> **STUDY QUESTIONS**:
**a)** Please rewrite the entries starting at the line that contains "Every image in" and ending at the line that contains "-0.004776, 0.999586, -0.316611]]". Replace "description" with "annotation" and change nothing else.
**b)** Extend the passage on embedding providers and search configuration from the point where it stops.

Supported Embedding Providers

ProviderFrom FormatStatus
OpenAIopenai:text-embedding-3-largeRelease Candidate
HuggingFacehuggingface:huggingface.co/sentence-transformers/all-MiniLM-L6-v2Release Candidate
Local filefile:model.safetensorsRelease Candidate
Azure OpenAIazure:my-deploymentAlpha
Google AIgoogle:text-embedding-004Alpha
Amazon Bedrockbedrock:amazon.titan-embed-text-v1Alpha
Databricksdatabricks:endpointAlpha
Model2Vecmodel2vec:model-nameAlpha

2. Configure Dataset Columns for Embeddings

datasets:
  - from: postgres:documents
    name: docs
    acceleration:
      enabled: true
    columns:
      - name: content
        embeddings:
          - from: local_embeddings
            row_id: id
            chunking:
              enabled: true
              target_chunk_size: 512
              overlap_size: 64

Embedding Methods

MethodDescriptionWhen to Use
AcceleratedPrecomputed and storedFaster queries, frequently searched datasets
JIT (Just-in-Time)Computed at query time (no acceleration)Large or rarely queried datasets
PassthroughPre-existing embeddings used directlySource already has <col>_embedding columns

3. Query via HTTP API

curl -X POST http://localhost:8090/v1/search \
  -H 'Content-Type: application/json' \
  -d '{
    "datasets": ["docs"],
    "text": "cutting edge AI",
    "where": "author=\"jeadie\"",
    "additional_columns": ["title", "state"],
    "limit": 5
  }'
FieldRequiredDescription
textYesSearch text
datasetsNoDatasets to search (null = all searchable)

> **INFORMATION GIVEN**:
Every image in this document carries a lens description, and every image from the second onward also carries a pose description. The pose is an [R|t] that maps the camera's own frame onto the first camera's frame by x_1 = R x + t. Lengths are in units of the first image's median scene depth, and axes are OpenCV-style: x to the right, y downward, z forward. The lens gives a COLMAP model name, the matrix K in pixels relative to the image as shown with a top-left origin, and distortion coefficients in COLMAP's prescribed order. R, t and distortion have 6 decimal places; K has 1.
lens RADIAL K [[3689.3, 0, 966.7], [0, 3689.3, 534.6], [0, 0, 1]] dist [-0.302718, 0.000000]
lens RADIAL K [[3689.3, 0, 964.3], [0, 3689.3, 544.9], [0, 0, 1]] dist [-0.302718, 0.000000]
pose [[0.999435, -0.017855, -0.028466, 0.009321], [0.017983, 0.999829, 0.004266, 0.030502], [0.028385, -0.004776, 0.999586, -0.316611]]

...

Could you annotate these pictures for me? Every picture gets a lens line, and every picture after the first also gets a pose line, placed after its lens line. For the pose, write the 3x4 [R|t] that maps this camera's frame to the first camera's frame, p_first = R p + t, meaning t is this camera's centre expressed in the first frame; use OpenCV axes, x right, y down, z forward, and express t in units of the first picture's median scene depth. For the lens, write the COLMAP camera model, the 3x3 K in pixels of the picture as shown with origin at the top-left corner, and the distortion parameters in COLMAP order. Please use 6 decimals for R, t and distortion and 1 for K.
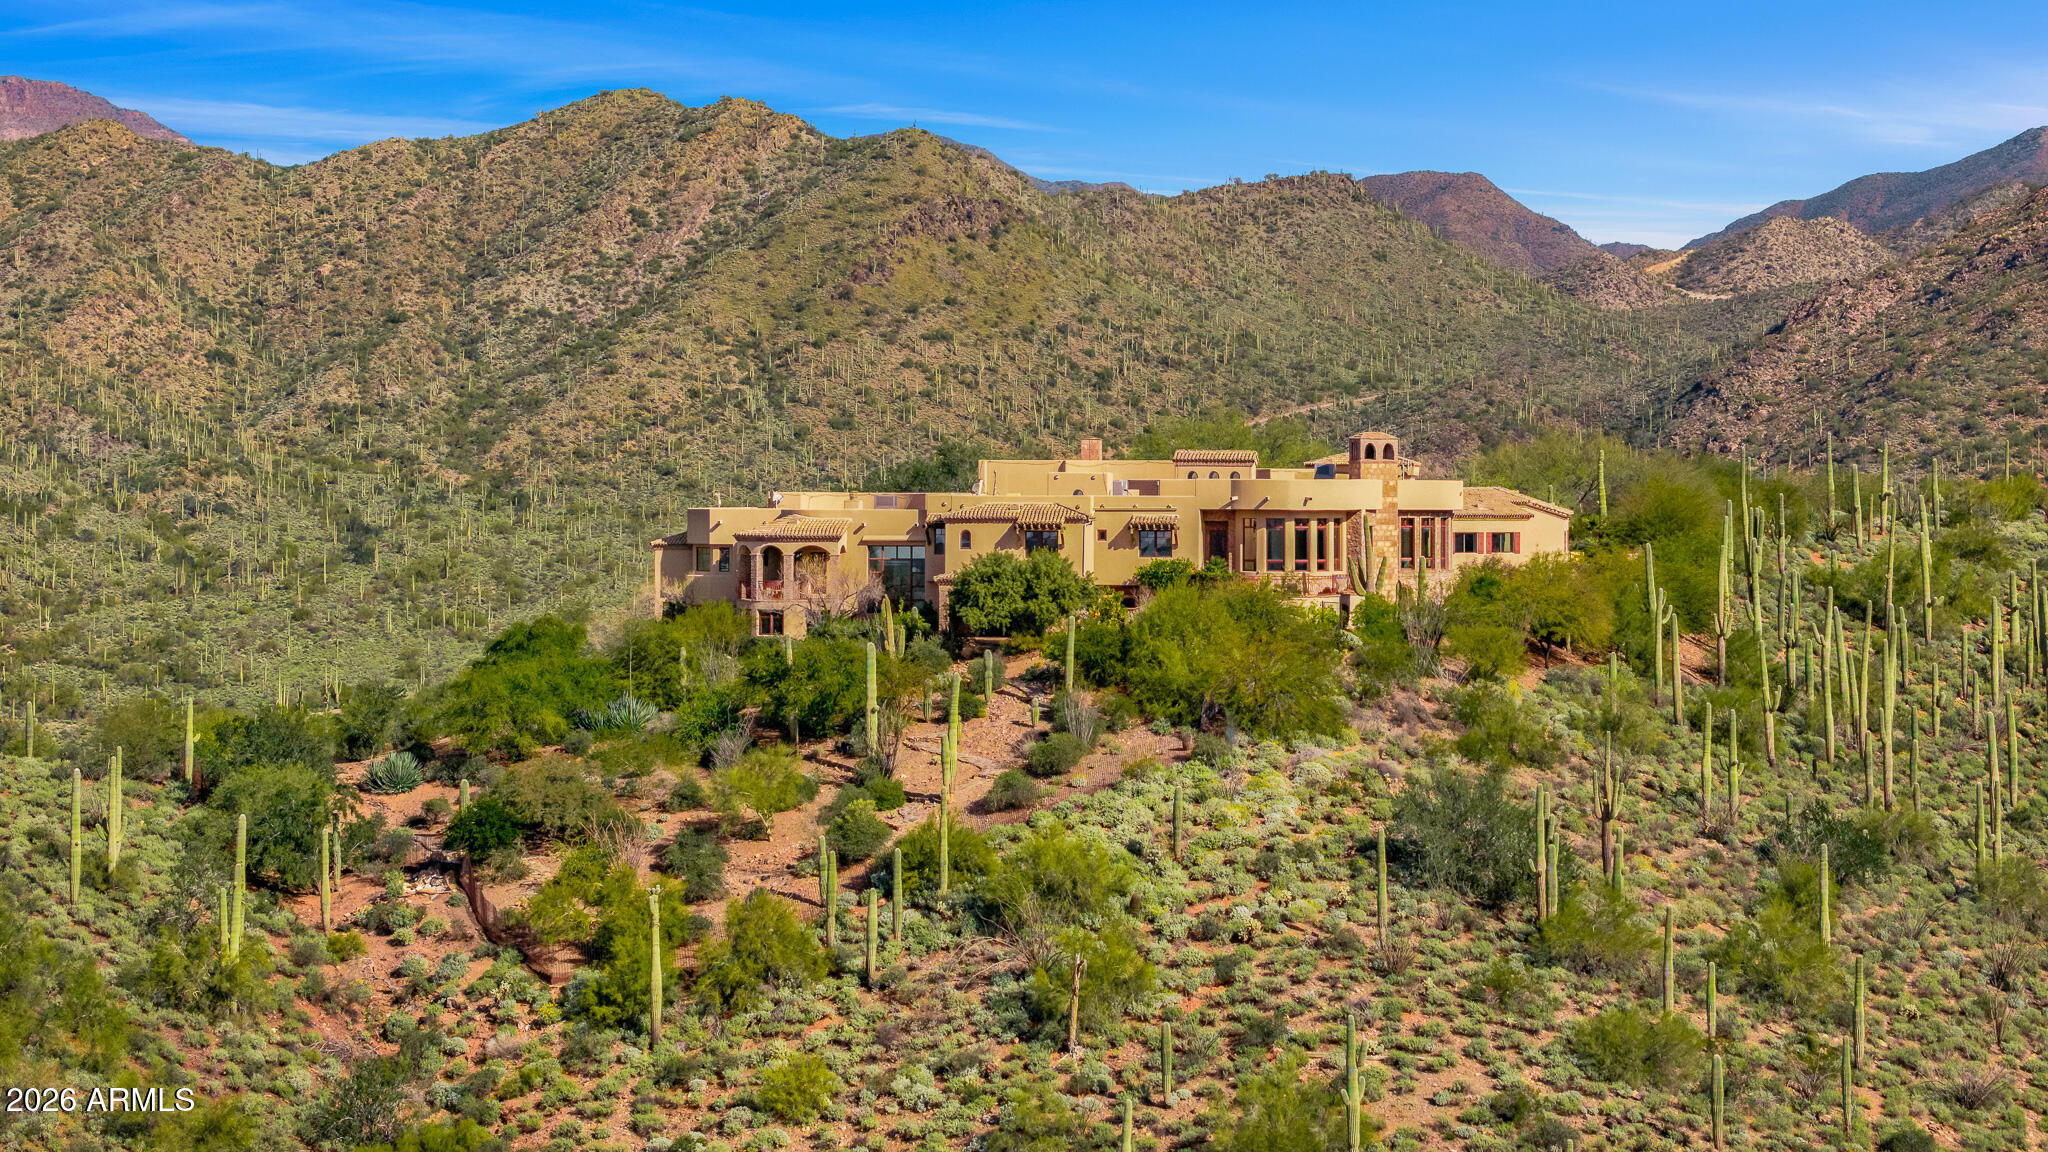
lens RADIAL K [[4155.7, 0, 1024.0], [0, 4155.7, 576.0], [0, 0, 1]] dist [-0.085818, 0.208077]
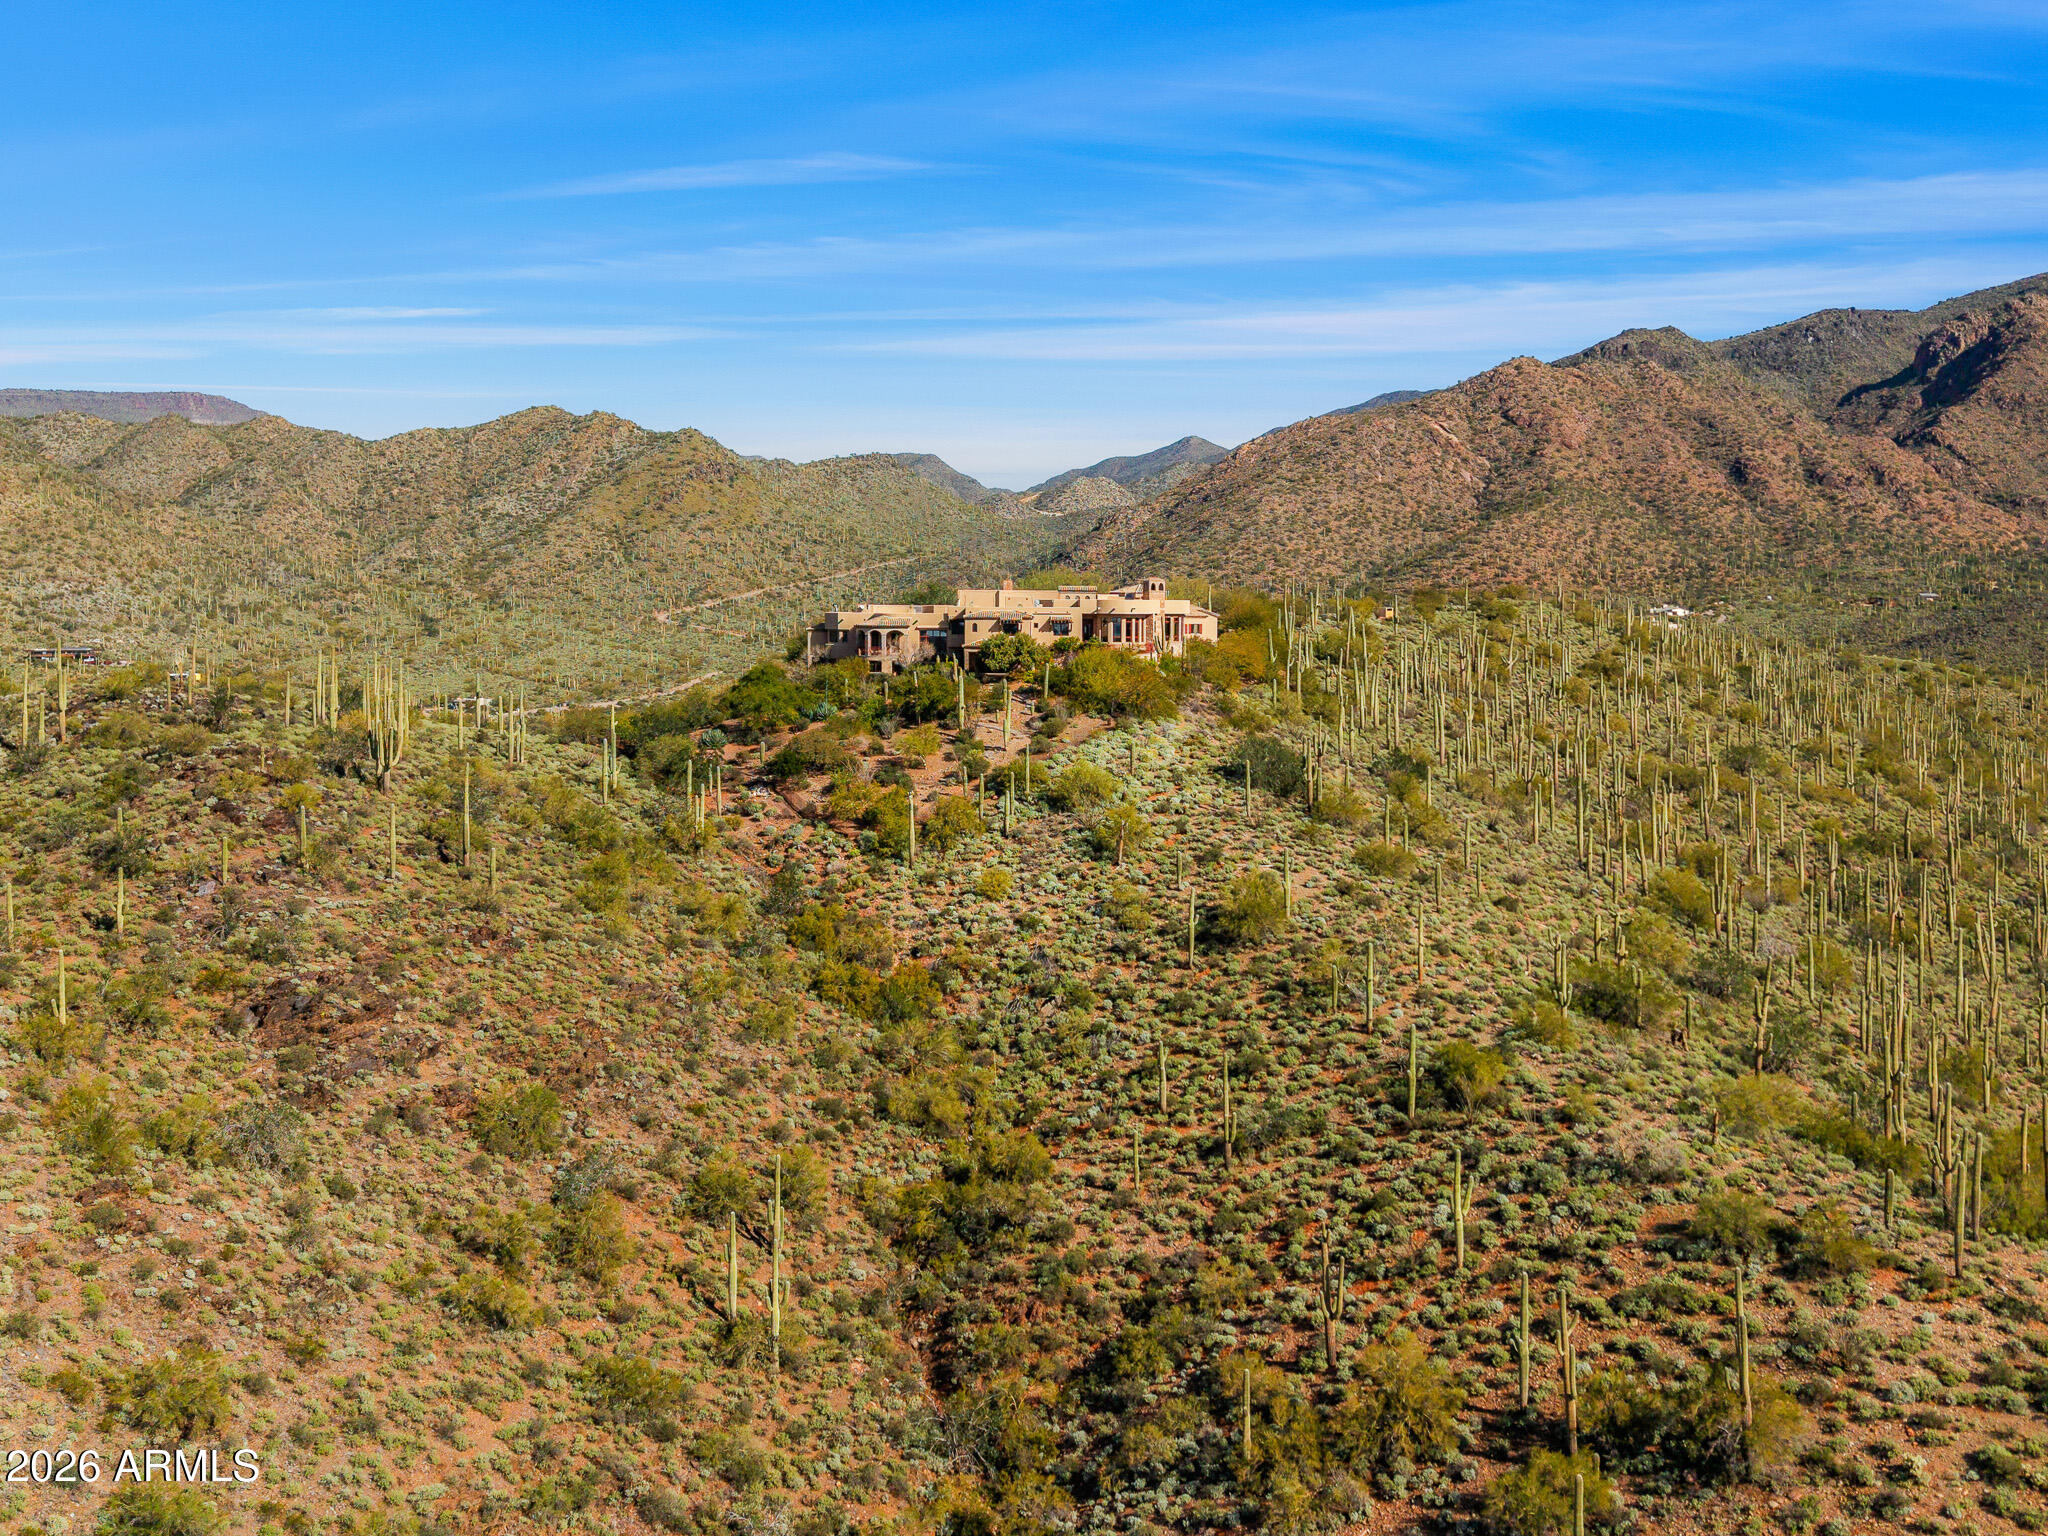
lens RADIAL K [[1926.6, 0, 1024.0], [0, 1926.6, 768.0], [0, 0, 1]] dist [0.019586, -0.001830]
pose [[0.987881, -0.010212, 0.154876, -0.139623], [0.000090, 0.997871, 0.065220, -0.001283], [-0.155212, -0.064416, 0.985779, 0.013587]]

> **ANSWERS BY ITEM NUMBER**:
**a)**
Every image in this document carries a lens annotation, and every image from the second onward also carries a pose annotation. The pose is an [R|t] that maps the camera's own frame onto the first camera's frame by x_1 = R x + t. Lengths are in units of the first image's median scene depth, and axes are OpenCV-style: x to the right, y downward, z forward. The lens gives a COLMAP model name, the matrix K in pixels relative to the image as shown with a top-left origin, and distortion coefficients in COLMAP's prescribed order. R, t and distortion have 6 decimal places; K has 1.
lens RADIAL K [[3689.3, 0, 966.7], [0, 3689.3, 534.6], [0, 0, 1]] dist [-0.302718, 0.000000]
lens RADIAL K [[3689.3, 0, 964.3], [0, 3689.3, 544.9], [0, 0, 1]] dist [-0.302718, 0.000000]
pose [[0.999435, -0.017855, -0.028466, 0.009321], [0.017983, 0.999829, 0.004266, 0.030502], [0.028385, -0.004776, 0.999586, -0.316611]]

**b)**
additional_columnsNoExtra columns to return
whereNoSQL filter predicate
limitNoMax results per dataset

To retrieve full documents (not just chunks), include the embedding column name in additional_columns.

4. Query via SQL UDTF

SELECT id, title, score
FROM vector_search(docs, 'cutting edge AI')
WHERE state = 'Open'
ORDER BY score DESC
LIMIT 5;

vector_search signature:

vector_search(
  table STRING,          -- Dataset name (required)
  query STRING,          -- Search text (required)
  col STRING,            -- Column (optional if single embedding column)
  limit INTEGER,         -- Max results (default: 1000)
  include_score BOOLEAN  -- Include score column (default: TRUE)
) RETURNS TABLE

Limitation: vector_search UDTF does not yet support chunked embedding columns. Use the HTTP API for chunked data.

Set Up Full-Text Search

Full-text search uses BM25 scoring (powered by Tantivy) for keyword relevance ranking.

1. Enable Indexing on Columns

datasets:
  - from: postgres:articles
    name: articles
    acceleration:
      enabled: true
    columns:
      - name: title
        full_text_search:
          enabled: true
          row_id:
            - id
      - name: body
        full_text_search:
          enabled: true

2. Query via SQL UDTF

SELECT id, title, score
FROM text_search(articles, 'search keywords', body)
ORDER BY score DESC
LIMIT 5;

text_search signature:

text_search(
  table STRING,          -- Dataset name (required)
  query STRING,          -- Keywords/phrase (required)
  col STRING,            -- Column (required if multiple indexed columns)
  limit INTEGER,         -- Max results (default: 1000)
  include_score BOOLEAN  -- Include score column (default: TRUE)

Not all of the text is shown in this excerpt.